Kedua, skenario moneter. Selain bertumpu pada stabilisasi nilai tukar melalui operasi pasar oleh BI, penurunan suku bunga kredit tentunya menjadi bagian penting. Semakin kecil bunga kredit, semakin kecil pula beban dunia usaha sehingga bisa menjadi semacam “pelampung” untuk menghadapi perlambatan ekonomi. Masalahnya,transmisi moneter tidak selalu berjalan baik. Meskipun BI Rate sudah diturunkan menjadi 6%, masih saja suku bunga kredit perbankan tidak bereaksi secara signifikan. Memang ada penurunan suku bunga kredit, tetapi hanya beberapa basis poin. Idealnya, jarak antara BI Rate dan suku bunga kredit tidak lebih dari 3%-4%. Dengan demikian, jika transmisi moneter berjalan baik, suku bunga kredit dapat ditekan di bawah 10%.

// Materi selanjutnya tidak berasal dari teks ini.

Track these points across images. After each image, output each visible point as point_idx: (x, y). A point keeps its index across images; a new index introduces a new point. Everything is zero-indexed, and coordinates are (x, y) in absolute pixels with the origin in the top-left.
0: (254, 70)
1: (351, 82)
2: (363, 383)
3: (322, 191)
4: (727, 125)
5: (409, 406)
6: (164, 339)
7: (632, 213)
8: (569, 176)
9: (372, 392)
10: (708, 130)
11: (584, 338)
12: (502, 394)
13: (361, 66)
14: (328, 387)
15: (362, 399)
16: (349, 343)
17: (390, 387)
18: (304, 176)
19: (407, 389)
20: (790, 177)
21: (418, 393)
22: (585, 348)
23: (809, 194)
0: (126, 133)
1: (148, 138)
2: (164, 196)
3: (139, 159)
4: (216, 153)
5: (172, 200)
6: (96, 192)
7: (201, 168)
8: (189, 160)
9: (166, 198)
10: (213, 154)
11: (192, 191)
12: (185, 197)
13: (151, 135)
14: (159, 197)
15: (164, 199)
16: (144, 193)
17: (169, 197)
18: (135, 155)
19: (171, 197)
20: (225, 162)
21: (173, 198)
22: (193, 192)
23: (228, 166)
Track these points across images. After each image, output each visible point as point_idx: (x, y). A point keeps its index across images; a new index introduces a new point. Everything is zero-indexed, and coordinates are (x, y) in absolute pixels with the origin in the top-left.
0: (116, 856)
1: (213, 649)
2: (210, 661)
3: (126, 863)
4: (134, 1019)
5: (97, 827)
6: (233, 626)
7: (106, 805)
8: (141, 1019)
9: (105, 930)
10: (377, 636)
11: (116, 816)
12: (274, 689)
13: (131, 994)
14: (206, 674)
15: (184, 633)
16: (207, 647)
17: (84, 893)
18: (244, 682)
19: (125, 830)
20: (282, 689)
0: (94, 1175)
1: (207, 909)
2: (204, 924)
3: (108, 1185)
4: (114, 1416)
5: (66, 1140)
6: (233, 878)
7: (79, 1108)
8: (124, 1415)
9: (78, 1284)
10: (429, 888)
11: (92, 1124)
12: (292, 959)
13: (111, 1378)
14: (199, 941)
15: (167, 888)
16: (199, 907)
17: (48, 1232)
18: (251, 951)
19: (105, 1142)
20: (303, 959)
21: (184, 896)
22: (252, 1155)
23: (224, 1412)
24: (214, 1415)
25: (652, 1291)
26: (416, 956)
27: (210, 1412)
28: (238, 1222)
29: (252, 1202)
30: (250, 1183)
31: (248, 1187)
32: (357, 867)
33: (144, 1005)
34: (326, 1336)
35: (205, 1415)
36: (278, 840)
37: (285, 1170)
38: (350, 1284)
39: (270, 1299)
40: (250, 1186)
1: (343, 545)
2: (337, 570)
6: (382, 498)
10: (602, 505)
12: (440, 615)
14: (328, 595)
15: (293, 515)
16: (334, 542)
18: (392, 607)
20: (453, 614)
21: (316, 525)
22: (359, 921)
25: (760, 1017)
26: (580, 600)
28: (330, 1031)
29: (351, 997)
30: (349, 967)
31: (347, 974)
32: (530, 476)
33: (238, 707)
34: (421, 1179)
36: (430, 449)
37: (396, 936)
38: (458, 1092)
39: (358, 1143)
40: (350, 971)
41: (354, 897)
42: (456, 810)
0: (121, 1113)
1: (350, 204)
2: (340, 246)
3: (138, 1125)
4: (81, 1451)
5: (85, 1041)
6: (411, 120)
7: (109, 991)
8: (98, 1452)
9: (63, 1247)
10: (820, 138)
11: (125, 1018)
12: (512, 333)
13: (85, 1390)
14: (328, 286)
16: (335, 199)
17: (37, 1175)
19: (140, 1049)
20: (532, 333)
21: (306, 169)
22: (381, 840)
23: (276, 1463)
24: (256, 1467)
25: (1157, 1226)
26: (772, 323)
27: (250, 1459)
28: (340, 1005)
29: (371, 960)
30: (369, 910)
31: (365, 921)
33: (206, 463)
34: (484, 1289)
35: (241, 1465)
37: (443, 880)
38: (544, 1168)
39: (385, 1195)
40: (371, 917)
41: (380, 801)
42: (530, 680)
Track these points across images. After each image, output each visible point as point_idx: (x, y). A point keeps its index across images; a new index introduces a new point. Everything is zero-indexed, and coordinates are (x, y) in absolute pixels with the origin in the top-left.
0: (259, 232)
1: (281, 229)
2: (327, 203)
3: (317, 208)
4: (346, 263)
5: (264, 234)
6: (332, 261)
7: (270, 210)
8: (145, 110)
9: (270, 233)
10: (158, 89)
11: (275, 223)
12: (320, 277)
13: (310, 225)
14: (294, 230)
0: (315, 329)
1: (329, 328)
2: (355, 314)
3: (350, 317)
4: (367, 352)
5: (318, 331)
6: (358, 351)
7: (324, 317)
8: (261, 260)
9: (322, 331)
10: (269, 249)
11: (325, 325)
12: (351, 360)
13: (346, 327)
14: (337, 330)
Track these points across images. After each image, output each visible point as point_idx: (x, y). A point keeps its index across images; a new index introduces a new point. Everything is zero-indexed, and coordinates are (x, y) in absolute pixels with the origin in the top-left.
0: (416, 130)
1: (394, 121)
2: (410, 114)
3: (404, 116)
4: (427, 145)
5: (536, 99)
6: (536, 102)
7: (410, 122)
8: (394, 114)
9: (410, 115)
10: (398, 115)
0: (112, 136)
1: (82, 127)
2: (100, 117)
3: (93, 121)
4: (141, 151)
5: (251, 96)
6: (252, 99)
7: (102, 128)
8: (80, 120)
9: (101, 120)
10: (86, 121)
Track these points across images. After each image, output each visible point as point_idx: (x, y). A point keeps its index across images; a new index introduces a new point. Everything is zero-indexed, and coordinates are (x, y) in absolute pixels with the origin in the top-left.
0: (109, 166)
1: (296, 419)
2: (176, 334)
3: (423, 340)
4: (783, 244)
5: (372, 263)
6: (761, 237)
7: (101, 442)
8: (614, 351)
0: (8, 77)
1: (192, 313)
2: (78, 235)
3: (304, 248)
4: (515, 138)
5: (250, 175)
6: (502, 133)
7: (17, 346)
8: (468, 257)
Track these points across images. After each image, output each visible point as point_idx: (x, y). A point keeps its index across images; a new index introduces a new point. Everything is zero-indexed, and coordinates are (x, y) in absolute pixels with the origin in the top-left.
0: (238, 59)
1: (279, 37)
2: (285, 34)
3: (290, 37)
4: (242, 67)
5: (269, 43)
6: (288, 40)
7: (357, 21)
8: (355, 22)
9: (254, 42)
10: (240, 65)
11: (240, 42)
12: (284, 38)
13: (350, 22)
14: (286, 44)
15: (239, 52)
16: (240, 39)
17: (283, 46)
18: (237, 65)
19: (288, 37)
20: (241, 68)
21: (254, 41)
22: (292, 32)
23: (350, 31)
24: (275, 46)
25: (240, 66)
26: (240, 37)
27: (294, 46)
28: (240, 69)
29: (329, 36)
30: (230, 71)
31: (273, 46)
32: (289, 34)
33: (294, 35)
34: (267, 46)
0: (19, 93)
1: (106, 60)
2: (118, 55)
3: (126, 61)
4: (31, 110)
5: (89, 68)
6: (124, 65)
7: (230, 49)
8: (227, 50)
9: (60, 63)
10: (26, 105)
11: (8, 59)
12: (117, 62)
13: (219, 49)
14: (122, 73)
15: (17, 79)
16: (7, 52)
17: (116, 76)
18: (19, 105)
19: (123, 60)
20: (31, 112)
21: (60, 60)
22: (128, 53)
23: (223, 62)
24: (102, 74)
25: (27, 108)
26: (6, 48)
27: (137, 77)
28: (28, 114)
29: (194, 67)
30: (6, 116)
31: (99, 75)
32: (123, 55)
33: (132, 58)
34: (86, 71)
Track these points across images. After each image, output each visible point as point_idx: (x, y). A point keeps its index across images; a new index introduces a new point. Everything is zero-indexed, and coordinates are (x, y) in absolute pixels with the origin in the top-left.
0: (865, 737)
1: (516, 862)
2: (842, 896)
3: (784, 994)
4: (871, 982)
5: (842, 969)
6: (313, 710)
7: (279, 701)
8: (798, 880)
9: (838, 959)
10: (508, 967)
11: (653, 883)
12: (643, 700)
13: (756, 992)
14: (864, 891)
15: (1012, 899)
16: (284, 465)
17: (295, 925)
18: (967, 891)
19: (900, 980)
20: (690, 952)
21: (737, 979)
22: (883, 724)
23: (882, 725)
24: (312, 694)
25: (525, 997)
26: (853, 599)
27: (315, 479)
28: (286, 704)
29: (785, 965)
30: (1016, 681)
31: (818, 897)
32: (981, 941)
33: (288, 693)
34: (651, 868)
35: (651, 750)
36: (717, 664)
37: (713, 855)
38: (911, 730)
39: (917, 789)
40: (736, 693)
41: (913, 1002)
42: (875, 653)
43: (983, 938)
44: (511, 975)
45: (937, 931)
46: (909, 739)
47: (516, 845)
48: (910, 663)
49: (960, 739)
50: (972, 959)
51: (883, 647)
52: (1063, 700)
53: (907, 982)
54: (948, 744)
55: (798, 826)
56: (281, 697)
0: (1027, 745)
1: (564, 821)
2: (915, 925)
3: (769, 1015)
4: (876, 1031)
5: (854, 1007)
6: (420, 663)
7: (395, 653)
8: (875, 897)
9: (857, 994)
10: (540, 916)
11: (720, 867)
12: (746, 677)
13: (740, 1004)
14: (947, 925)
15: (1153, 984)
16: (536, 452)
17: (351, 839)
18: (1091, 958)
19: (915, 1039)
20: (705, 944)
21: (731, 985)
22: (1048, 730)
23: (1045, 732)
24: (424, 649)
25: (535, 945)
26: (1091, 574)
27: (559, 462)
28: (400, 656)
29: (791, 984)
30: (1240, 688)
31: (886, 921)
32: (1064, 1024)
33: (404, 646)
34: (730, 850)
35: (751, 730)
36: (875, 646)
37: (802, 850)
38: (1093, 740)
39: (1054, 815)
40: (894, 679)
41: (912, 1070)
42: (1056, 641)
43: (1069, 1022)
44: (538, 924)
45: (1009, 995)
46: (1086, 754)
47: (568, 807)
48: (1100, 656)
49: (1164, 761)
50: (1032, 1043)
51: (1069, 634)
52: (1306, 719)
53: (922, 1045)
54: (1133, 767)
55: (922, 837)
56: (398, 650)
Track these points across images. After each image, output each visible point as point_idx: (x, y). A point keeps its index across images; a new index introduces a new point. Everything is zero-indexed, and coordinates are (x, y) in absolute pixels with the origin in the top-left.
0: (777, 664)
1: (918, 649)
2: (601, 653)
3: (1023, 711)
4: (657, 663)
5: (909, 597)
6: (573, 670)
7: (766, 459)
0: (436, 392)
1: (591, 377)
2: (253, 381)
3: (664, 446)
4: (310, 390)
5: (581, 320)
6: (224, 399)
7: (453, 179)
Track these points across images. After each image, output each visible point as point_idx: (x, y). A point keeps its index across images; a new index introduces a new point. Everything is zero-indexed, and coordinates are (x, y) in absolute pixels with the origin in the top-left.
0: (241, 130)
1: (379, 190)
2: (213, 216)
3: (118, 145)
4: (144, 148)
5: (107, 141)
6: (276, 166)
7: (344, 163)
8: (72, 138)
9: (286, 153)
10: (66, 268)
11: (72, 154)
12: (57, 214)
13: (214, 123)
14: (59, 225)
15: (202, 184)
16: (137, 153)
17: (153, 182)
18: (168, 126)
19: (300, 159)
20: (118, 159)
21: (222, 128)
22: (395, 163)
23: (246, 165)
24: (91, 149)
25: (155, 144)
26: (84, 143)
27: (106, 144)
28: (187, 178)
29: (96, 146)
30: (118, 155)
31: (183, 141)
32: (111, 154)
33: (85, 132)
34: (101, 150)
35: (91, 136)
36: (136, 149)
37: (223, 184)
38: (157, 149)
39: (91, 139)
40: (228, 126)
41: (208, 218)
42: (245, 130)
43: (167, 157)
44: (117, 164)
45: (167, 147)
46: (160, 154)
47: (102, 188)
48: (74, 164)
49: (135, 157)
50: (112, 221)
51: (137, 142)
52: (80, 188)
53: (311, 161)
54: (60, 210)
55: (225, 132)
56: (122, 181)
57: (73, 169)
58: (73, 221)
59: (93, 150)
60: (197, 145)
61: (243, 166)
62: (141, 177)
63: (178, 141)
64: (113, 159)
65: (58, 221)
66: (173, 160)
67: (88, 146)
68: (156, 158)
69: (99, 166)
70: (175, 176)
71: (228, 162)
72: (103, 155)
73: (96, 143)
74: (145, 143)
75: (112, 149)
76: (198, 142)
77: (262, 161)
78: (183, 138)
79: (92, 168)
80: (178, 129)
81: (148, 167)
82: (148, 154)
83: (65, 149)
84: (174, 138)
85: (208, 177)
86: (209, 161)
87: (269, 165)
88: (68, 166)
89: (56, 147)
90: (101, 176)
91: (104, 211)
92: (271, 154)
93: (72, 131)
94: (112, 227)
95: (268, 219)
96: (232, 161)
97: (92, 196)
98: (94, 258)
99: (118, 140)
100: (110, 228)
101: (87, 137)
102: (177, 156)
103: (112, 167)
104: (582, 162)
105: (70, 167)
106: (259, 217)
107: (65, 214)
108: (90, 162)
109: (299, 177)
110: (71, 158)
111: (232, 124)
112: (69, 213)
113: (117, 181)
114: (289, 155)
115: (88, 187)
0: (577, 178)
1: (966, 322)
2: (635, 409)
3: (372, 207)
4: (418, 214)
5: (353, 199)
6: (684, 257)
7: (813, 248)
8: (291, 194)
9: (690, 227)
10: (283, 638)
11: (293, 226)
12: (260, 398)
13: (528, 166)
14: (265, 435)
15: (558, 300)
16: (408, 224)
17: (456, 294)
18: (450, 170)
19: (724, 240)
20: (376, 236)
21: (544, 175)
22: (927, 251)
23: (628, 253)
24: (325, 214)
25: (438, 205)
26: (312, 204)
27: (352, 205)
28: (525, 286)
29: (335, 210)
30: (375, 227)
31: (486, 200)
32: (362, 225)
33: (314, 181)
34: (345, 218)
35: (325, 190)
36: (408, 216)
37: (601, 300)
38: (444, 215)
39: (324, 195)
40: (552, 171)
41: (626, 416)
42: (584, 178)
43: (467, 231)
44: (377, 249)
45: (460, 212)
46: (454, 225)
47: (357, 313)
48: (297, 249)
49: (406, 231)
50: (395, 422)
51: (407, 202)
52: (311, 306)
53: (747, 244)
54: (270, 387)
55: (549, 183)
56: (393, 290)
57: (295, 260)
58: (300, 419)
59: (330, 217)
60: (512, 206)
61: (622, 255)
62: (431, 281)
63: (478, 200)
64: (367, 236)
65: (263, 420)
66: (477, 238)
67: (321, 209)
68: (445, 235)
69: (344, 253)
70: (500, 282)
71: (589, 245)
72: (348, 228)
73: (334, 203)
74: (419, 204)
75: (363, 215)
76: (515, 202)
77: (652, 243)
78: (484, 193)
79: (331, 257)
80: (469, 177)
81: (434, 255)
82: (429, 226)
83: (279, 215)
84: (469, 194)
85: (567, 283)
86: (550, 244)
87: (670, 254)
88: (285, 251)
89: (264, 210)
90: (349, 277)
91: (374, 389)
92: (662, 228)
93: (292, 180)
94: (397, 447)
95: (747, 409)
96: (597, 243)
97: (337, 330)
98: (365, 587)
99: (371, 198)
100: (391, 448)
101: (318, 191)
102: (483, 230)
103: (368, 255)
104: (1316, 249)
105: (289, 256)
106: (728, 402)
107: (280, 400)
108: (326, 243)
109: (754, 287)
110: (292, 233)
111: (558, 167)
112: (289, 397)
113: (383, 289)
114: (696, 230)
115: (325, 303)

Tentunya hal ini merupakan tantangan penting. Selain harus “bertanggung jawab” terhadap kondisi makro, para bankir harus memberikan pertanggungjawabannya kepada pemilik modal yang secara alamiah menghendaki keuntungan tinggi. Di situlah peran regulator diuji, yakni bagaimana kemampuan mereka melakukan keseimbangan antarberbagai kepentingan, tanpa menyakiti terlalu dalam masing-masing pihak. (*)
A Prasetyantoko; Penulis adalah Ketua Lembaga Penelitian dan Pengabdian Masyarakat (LPPM) Unika Atma Jaya, Jakarta.